The Goldmiths' mid-career refreshment break gave me the chance to be a bit selfish and do something I would never usually take the time to do. For three years in succession, I cut out the advertisement, intending to apply but, as usual, school work took over and I never quite got round to it. But 2002 was different. My daughter sat me down, and made sure that, despite having the school play to produce, reports to write and impending school inspections, I completed and posted the application.
Since reading the novels of Jack London as a child, I've had an enduring fascination with the Klondike gold rush of 1897, and, over the years, have read about the exploits of the stampeders who made the journey north to the Yukon with dreams of striking it rich. I was particularly interested in the contribution women made and, for years, I'd hoped to travel there for myself and find out more about the part they played. The application process was easy and Goldsmiths' made the selection straightforward; it wasn't daunting and I felt they were personally interested in what I was doing.
I was thrilled when my project was accepted. I spent evenings after school in fitness training in the hills around my home in Northumberland, contacting museums and libraries where I would concentrate my research, and preparing resources for the supply teacher who would take over from me.
Then, in summer 2003, I was off. I had a month. I flew to Seattle, the start of the Klondike trail, then made my way up the northwest coast by boat to Skagway, Alaska. From there I hiked over the coastal mountains and followed the stampeders' trail to Whitehorse and on to Dawson City and the gold fields, a journey of about 2,000 miles.

> **Directive 1**
Based on the account of the Klondike research trip, why was the application finally sent in 2002 after three years of intending to apply? Answer in one to three sentences.

> **Records supplied**
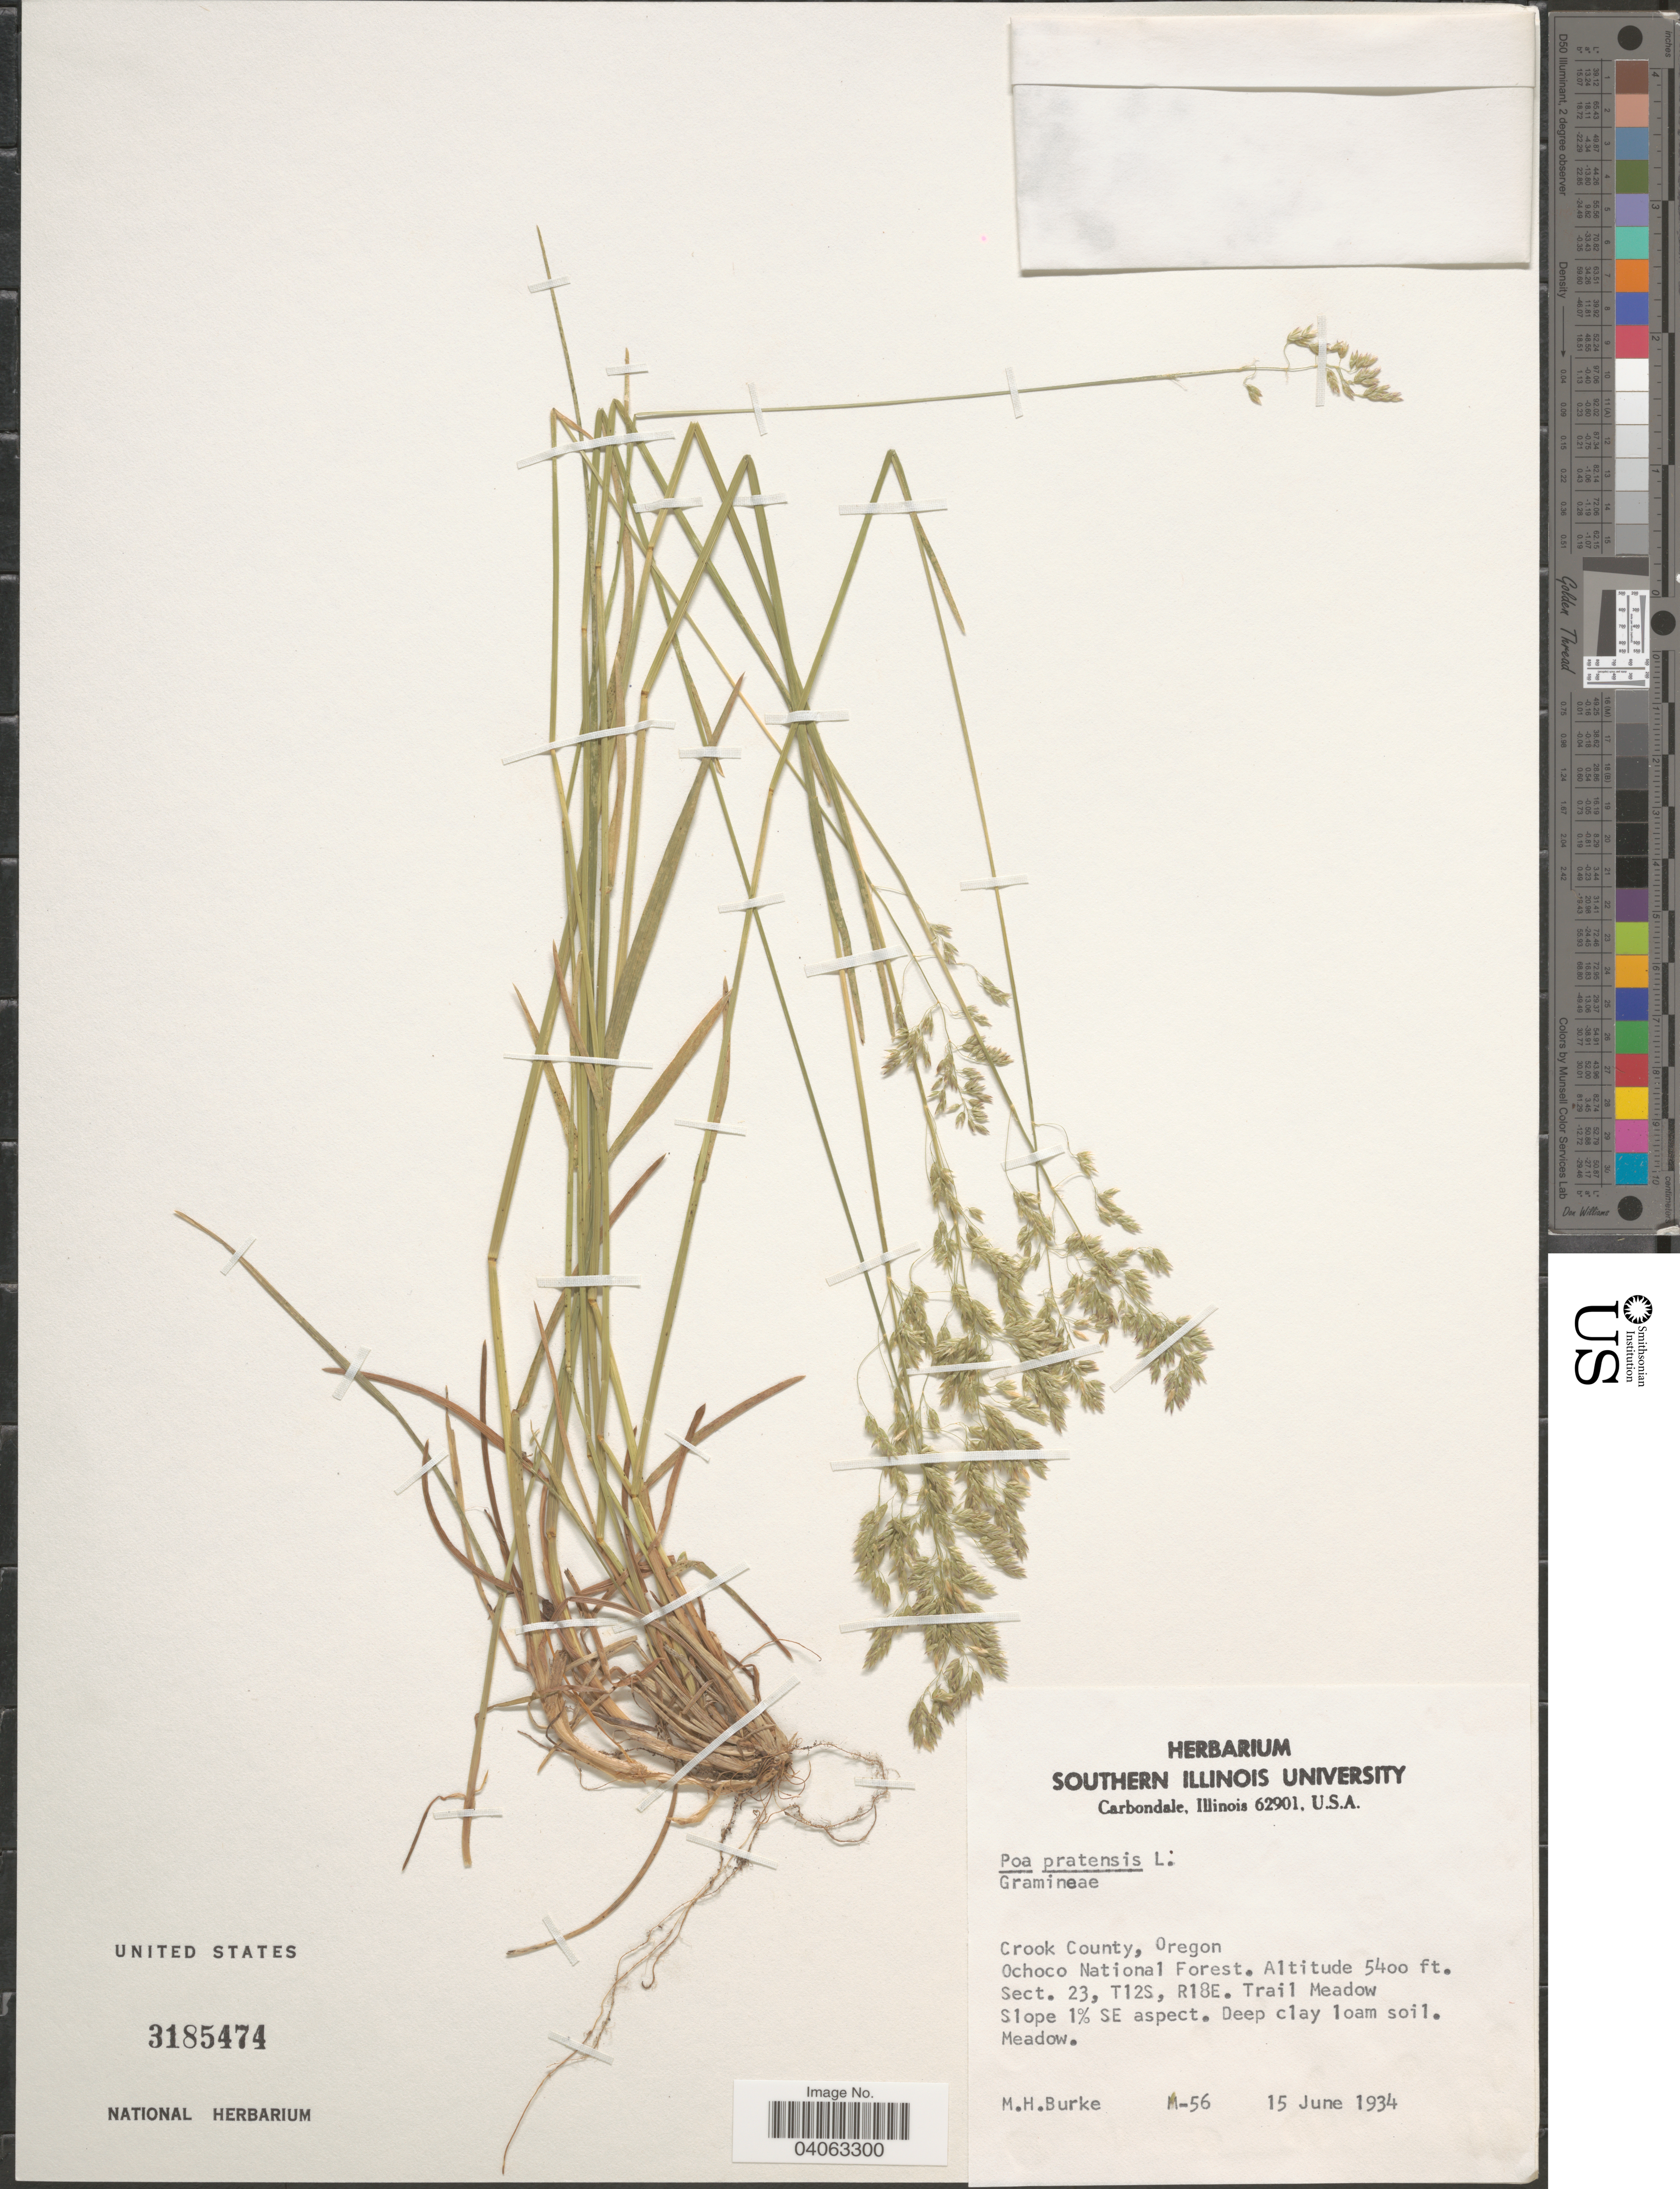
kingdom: Plantae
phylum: Tracheophyta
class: Liliopsida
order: Poales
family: Poaceae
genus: Poa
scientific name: Poa pratensis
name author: L.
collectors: M. Burke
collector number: M-56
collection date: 1934-06-15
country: United States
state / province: Oregon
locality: Crook County. Ochoco National Forest. Sect. 23, T12S, R18E. Trail Meadow.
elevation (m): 1646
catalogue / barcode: US 3185474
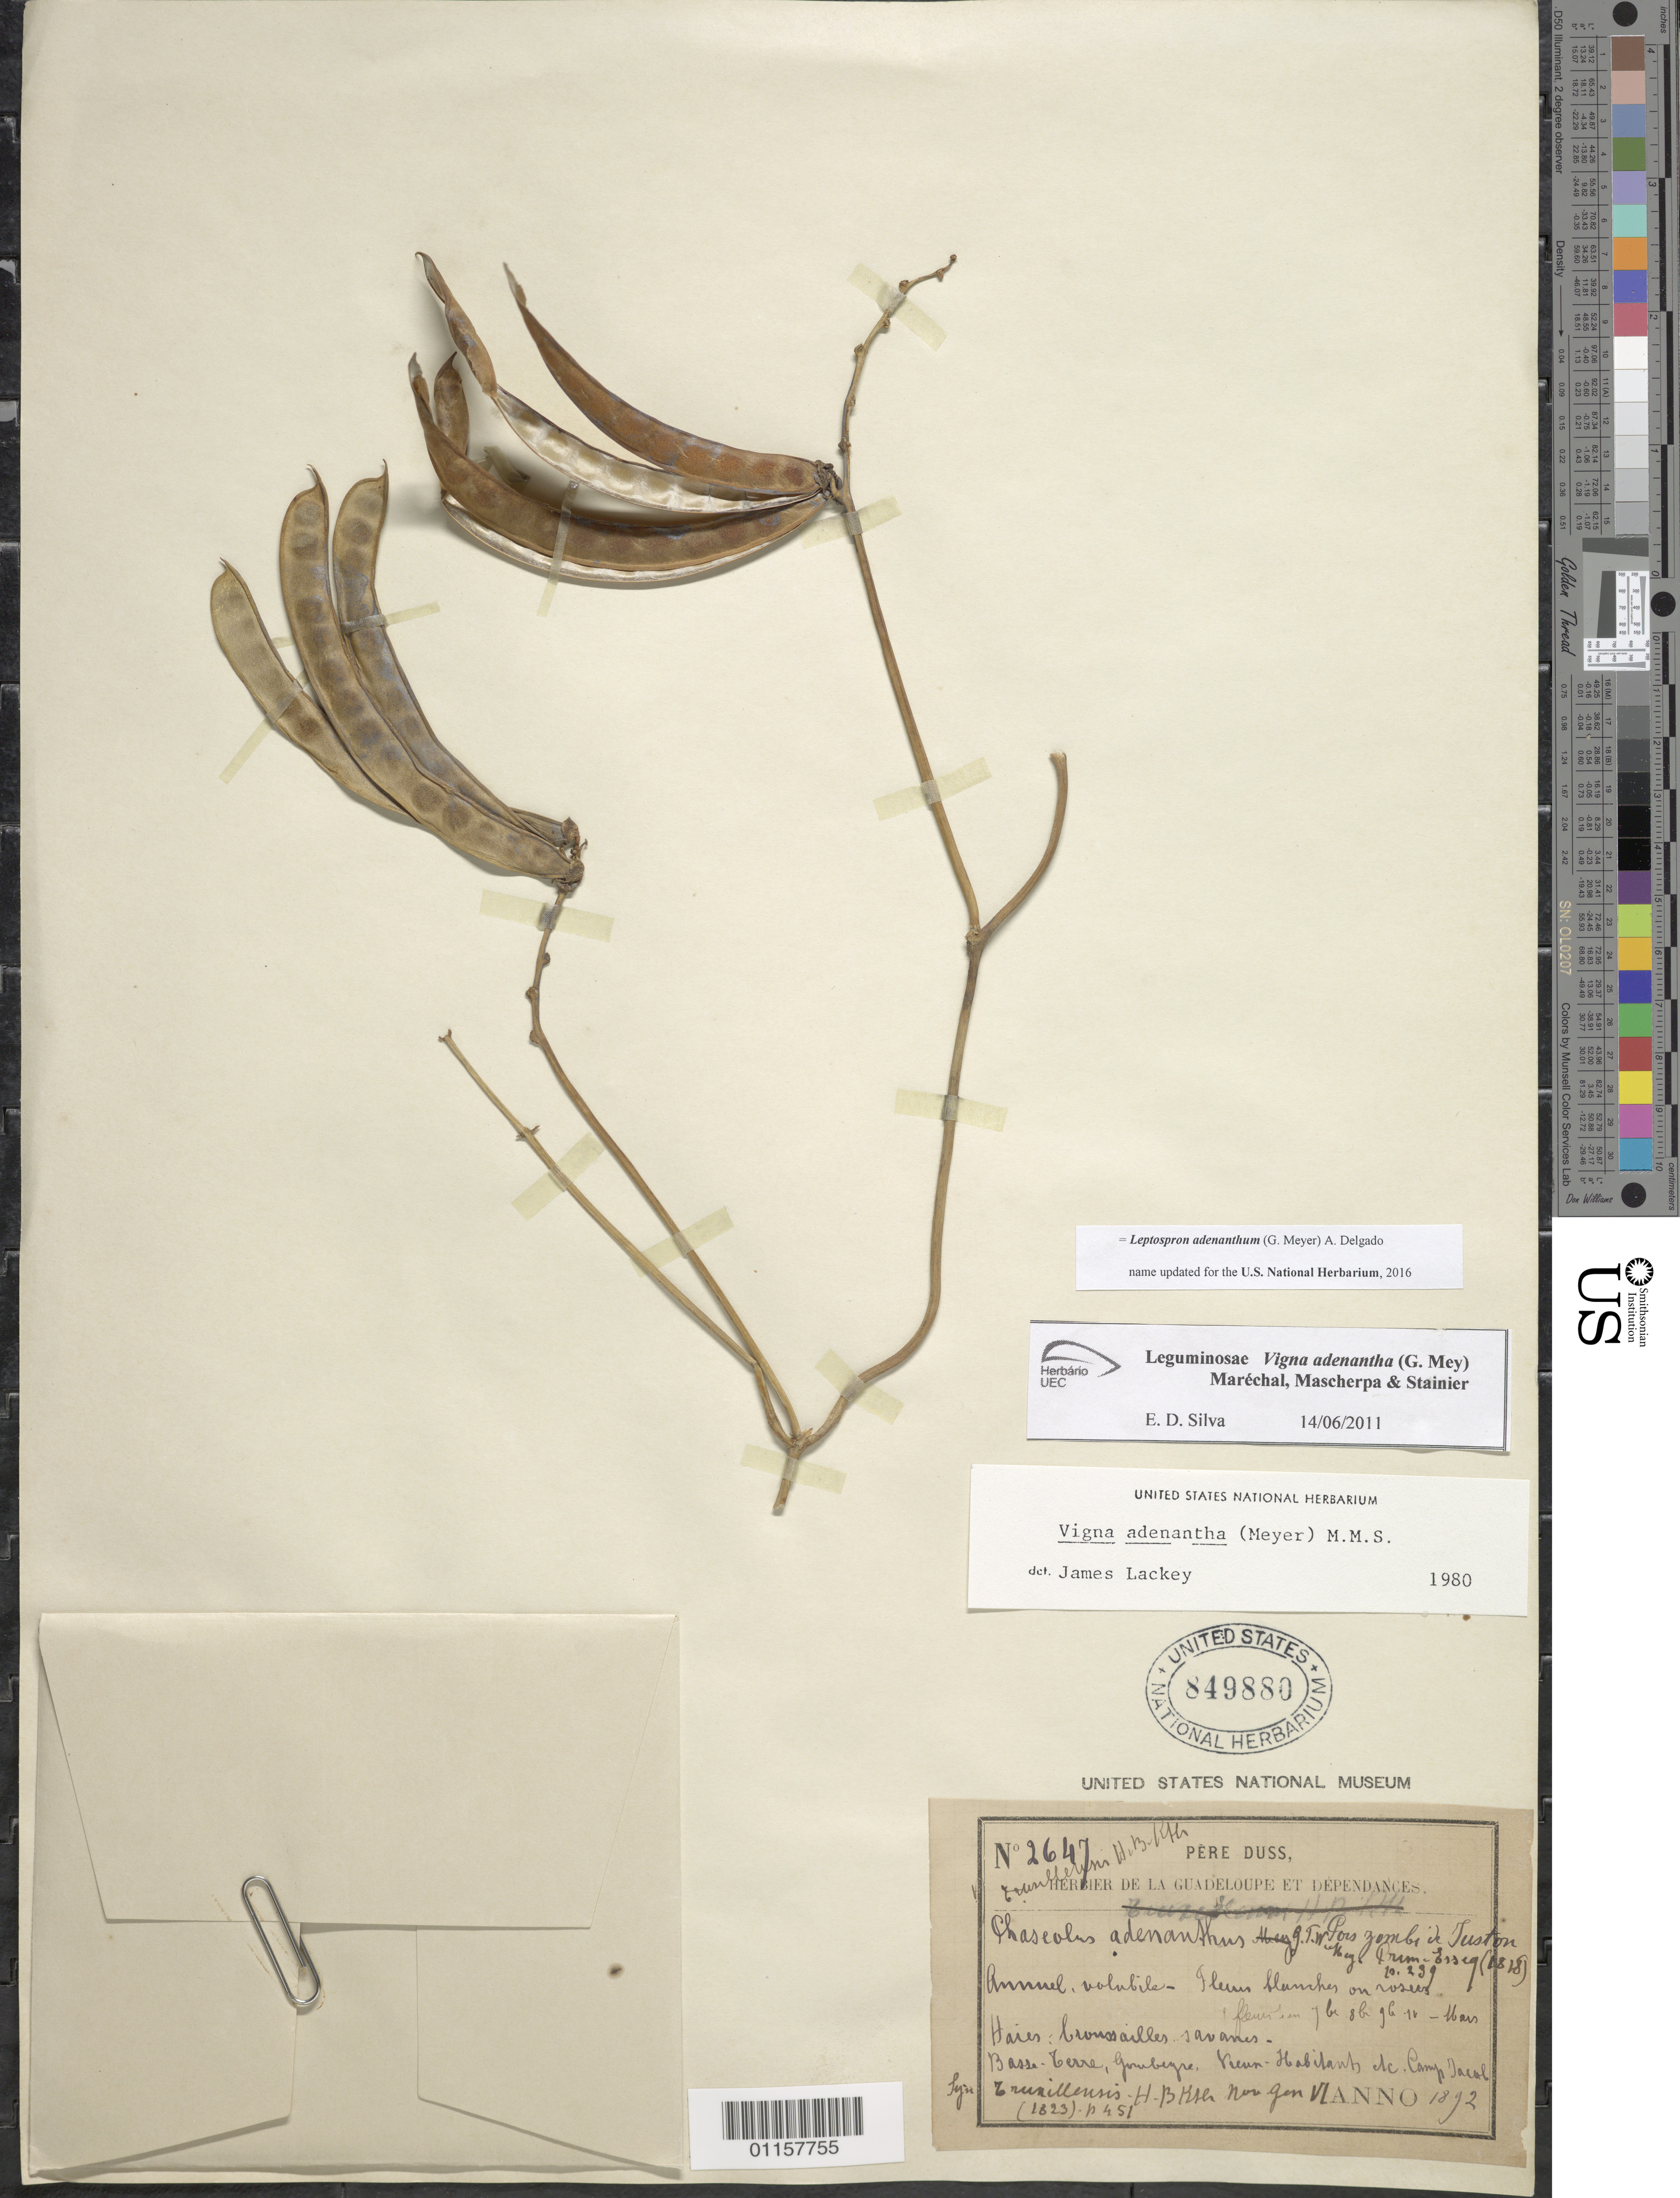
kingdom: Plantae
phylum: Tracheophyta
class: Magnoliopsida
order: Fabales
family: Fabaceae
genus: Leptospron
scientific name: Leptospron adenanthum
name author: (G. Mey.) A. Delgado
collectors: F. Duss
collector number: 2647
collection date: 1892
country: Guadeloupe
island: Basse Terre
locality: Gaubegre [?]. Habitants etc. Camp Jacob.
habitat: Broussailles savanes.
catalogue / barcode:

> **Directive 2**
Update the plant-sheet rows by changing "catalogue" to "catalog". Start with the line that contains "scientific name: Poa pratensis" and go on through the end of the rows, leaving everything else unchanged and the picture lines out.

> **Final result 1**
In the earlier years, school work took over and the writer never got round to applying. In 2002, the writer's daughter sat the writer down and made sure the application was completed and posted, despite the school play, the reports and the impending school inspections.

> **Final result 2**
scientific name: Poa pratensis
name author: L.
collectors: M. Burke
collector number: M-56
collection date: 1934-06-15
country: United States
state / province: Oregon
locality: Crook County. Ochoco National Forest. Sect. 23, T12S, R18E. Trail Meadow.
elevation (m): 1646
catalog / barcode: US 3185474
kingdom: Plantae
phylum: Tracheophyta
class: Magnoliopsida
order: Fabales
family: Fabaceae
genus: Leptospron
scientific name: Leptospron adenanthum
name author: (G. Mey.) A. Delgado
collectors: F. Duss
collector number: 2647
collection date: 1892
country: Guadeloupe
island: Basse Terre
locality: Gaubegre [?]. Habitants etc. Camp Jacob.
habitat: Broussailles savanes.
catalog / barcode:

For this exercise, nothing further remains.